The Hill: Take the Lead in 6G—or Lose It to China
The bad news: If the United States remains on its current trajectory with 5G technology, then in a decade or less—with the advent of next-generation 6G mobile broadband—we are at risk of deploying a global information architecture based on Chinese design. And that means living in a world where communications are heavily influenced, if not controlled outright, by an autocratic government with a long history of human rights abuse.
The better news: There’s still time to act, but it’s urgent.

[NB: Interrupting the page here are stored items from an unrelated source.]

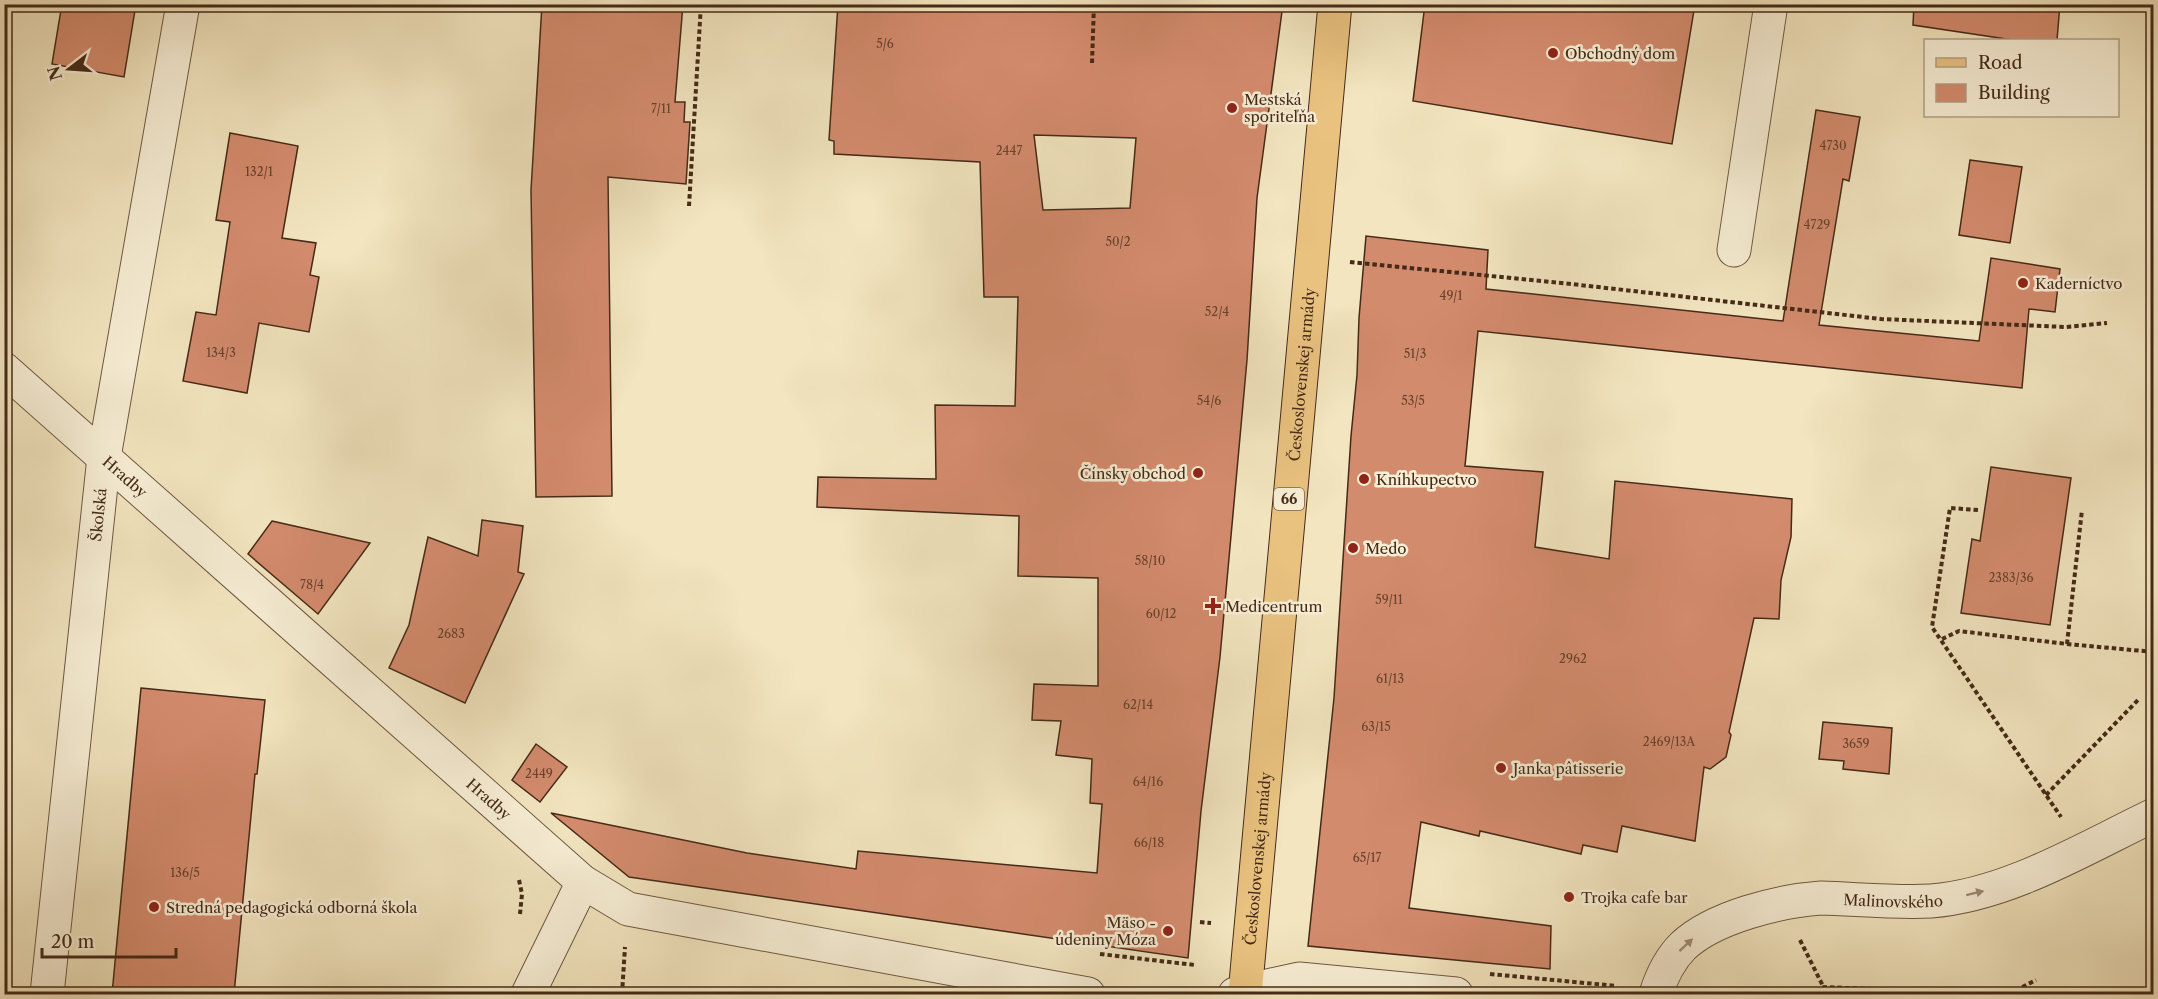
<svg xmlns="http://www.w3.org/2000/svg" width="2158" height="999" viewBox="0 0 2158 999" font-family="'Libre Caslon Text',serif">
<rect width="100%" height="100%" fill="#f2e5bf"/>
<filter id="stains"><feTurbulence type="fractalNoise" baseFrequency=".00333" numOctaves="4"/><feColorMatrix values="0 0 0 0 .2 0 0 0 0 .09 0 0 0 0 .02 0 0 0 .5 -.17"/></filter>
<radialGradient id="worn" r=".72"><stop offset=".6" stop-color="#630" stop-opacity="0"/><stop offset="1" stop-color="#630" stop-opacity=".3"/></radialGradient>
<g fill="#d38b6d" stroke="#452a18" stroke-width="1.5" fill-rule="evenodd">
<polygon points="62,4 136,4 124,77 52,64"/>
<polygon points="542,4 683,4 675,102 685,102 684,122 690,122 686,184 608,177 612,496 536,497 531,190"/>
<path d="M 838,4 L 1283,4 L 1257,198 L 1247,360 L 1220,657 L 1201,811 L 1188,958 L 629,877 L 551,813 L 747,853 L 856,869 L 858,851 L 1097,873 L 1102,804 L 1090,803 L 1092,759 L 1056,755 L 1061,721 L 1032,720 L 1034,684 L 1098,686 L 1098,578 L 1018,576 L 1019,516 L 817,507 L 818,477 L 936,479 L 935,405 L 1015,406 L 1018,297 L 984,297 L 980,162 L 834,154 L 834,141 L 829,140 ZM 1034,135 L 1136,138 L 1130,208 L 1043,210 Z"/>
<polygon points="1425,4 1695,4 1672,144 1413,101"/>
<polygon points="1914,4 2060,4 2057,40 2013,40 1913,25"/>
<polygon points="1816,110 1860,117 1849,181 1843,179 1819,325 1979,341 1991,258 2060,269 2055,312 2029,309 2022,388 1478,331 1465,466 1543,472 1535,547 1609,559 1615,481 1792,499 1791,537 1781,580 1779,619 1754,618 1729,732 1731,735 1726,757 1710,769 1704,767 1695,841 1622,826 1617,852 1583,845 1581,854 1480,831 1479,836 1421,822 1409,908 1551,926 1550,969 1308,946 1334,698 1351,436 1357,375 1359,318 1366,236 1488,250 1486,289 1783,321"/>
<polygon points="230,133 298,146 282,238 316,243 310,275 319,277 309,332 259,323 247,393 183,381 196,312 216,315 230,222 216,220"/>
<polygon points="1970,160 2022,167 2010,243 1959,235"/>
<polygon points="1991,467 2071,478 2050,625 1961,613 1972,539 1980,541"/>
<polygon points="482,520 523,526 518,572 524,574 465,703 389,668 409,625 428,537 478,556"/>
<polygon points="272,521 370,543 318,614 248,554"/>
<polygon points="141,688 265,700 257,774 255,774 234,994 112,994"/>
<polygon points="1823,722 1892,728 1889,774 1843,769 1844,761 1819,759"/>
<polygon points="536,744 567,767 540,802 512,780"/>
</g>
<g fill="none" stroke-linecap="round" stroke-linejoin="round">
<g stroke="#705942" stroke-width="35">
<g id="minor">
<polyline points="1734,250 1771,4"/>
<path id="s1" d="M 4,369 L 583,882 L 628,909 L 1088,994"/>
<path id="s2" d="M 47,994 L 104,457 L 183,4"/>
<polyline points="528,994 583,882"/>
<polyline points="1235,994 1245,991 1299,979 1456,994"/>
<path id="s3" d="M 1656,994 C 1661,978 1670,959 1683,946 C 1714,917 1779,901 1821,898 C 1856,899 1897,903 1931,901 C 2008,895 2085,848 2154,815"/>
</g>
</g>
<g stroke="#452a18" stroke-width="35">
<g id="major">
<path id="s4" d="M 1245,994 L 1335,4"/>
</g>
</g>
<g stroke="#452a18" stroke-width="4" stroke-dasharray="4.5 3" stroke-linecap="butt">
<polyline points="1092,63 1094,4"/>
<polyline points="689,206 701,4"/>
<polyline points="1350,262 1571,284 1881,319 2066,327 2107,323"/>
<polyline points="1978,510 1950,508 1932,627 2061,817"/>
<polyline points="1942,639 1959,631 2067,644 2154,652"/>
<polyline points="2067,644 2082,510"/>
<polyline points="2046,795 2138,700"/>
<polyline points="519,880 522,894 520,914"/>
<polyline points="1200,922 1211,923"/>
<polyline points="1800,940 1827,994"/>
<polyline points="1100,954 1195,965"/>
<polyline points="1490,974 1617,986"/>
<polyline points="622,994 625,947"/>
<polyline points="1822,994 1822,987 2003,994"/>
<polyline points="2009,994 2036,980"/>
</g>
<use href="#minor" stroke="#f7eed5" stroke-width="33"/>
<use href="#major" stroke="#e9c280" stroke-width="33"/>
</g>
<defs><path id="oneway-solid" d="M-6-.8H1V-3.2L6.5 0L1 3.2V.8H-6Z" transform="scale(1.5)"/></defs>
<g fill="#9e8c76">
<use href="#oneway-solid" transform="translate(1975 893) rotate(-14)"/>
<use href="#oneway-solid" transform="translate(1686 945) rotate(-43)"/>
</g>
<g fill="#8f2418" stroke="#f7eed5" stroke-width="2">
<circle cx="1553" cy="53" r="6"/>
<circle cx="1232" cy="108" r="6"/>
<circle cx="2023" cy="283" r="6"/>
<circle cx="1198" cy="473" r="6"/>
<circle cx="1364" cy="479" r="6"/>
<circle cx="1353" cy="548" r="6"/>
<path d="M1210 597h6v6h6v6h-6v6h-6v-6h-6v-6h6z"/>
<circle cx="1501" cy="768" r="6"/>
<circle cx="1569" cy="897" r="6"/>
<circle cx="154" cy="907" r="6"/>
<circle cx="1168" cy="931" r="6"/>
</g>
<g text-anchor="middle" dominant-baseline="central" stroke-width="5" stroke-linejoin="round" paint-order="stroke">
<g font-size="12" fill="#68422d">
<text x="885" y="43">5/6</text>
<text x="661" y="108">7/11</text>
<text x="1833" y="145">4730</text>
<text x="1009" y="150">2447</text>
<text x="259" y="171">132/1</text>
<text x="1817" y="224">4729</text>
<text x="1118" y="241">50/2</text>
<text x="1451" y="295">49/1</text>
<text x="1217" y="311">52/4</text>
<text x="221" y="352">134/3</text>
<text x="1415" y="353">51/3</text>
<text x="1209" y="400">54/6</text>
<text x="1413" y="400">53/5</text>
<text x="1150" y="560">58/10</text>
<text x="2011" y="577">2383/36</text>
<text x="312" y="584">78/4</text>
<text x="1389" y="599">59/11</text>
<text x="1161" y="613">60/12</text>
<text x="451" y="633">2683</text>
<text x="1573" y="658">2962</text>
<text x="1390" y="678">61/13</text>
<text x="1138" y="704">62/14</text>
<text x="1376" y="726">63/15</text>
<text x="1669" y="741">2469/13A</text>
<text x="1856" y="743">3659</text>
<text x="539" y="773">2449</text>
<text x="1148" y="781">64/16</text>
<text x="1149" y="842">66/18</text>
<text x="1367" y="857">65/17</text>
<text x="185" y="872">136/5</text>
</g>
<rect fill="#f7eed5" stroke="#7a6551" stroke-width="1.5" x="1274" y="488" width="30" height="22" rx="4.5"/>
<g font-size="14" font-weight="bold" fill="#452a18">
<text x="1289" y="499">66</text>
</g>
<g font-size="15" fill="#452a18" stroke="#f7eed5" text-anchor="start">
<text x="1565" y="53">Obchodný dom</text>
<text x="1244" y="99">Mestská<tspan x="1244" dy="17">sporiteľňa</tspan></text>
<text x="2035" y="283">Kaderníctvo</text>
<text x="1186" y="473" text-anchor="end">Čínsky obchod</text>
<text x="1376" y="479">Kníhkupectvo</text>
<text x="1365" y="548">Medo</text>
<text x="1225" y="606">Medicentrum</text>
<text x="1513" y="768">Janka pâtisserie</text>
<text x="1581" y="897">Trojka cafe bar</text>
<text x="166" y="907">Stredná pedagogická odborná škola</text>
<text x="1156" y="922" text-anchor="end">Mäso -<tspan x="1156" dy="17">údeniny Móza</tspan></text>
</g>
<g font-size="15" fill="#452a18" stroke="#f7eed5">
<text stroke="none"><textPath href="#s4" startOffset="622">Československej armády</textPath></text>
<text stroke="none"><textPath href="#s1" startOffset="162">Hradby</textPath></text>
<text stroke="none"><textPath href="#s2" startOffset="482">Školská</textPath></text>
<text stroke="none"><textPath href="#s1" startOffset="648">Hradby</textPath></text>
<text stroke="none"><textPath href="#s4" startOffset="136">Československej armády</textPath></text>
<text stroke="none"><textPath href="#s3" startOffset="276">Malinovského</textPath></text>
</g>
</g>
<rect width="2158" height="999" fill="none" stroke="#f2e5bf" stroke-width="24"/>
<rect x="6" y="6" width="2146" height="987" fill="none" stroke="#452a18" stroke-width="3"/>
<rect x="12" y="12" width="2134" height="975" fill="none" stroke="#452a18" stroke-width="1.5"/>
<rect x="1924" y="39" width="195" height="78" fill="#f7eed5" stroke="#b0a089" stroke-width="1.5"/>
<rect x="1936" y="58" width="30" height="9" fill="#e9c280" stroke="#b0a089" stroke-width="1.5"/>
<text x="1978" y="69" font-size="18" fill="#452a18">Road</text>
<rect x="1936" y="84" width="30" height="18" fill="#d38b6d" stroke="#b0a089" stroke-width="1.5"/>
<text x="1978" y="99" font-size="18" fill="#452a18">Building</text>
<g transform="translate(69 69) rotate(253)" stroke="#f7eed5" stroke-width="4.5" paint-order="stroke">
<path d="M0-4.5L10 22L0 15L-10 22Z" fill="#452a18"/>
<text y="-9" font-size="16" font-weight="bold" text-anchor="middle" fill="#452a18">N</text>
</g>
<path d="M42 948v9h134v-9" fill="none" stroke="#452a18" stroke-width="3"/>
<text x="51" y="948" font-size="18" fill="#452a18" stroke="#f7eed5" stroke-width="4.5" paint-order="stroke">20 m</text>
<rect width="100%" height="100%" filter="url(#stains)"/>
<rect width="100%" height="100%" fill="url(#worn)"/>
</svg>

Exactly what 6G will be is still speculative, from hundreds of movie downloads within a second, to sensory interfaces in smart glasses that seem just like real life, to wired networks becoming obsolete with information traveling instantly across swarms of mobile device antennas.
But the bottom line is that 6G holds the promise—and threat—of “everything connected all the time” that prior generations of mobile technology have not delivered, writes MITRE’s Andrew Thiessen, head of 5G/xG engagement and Sam Visner, technical fellow and former director of the National Cybersecurity Federally Funded Research and Development Center.
In a recent op-ed, they offer steps the United States must take now to ensure that next‑generation technologies are developed around principles that embrace human rights, such as privacy, and prevent authoritarian regimes from using technology to repress and manipulate citizens.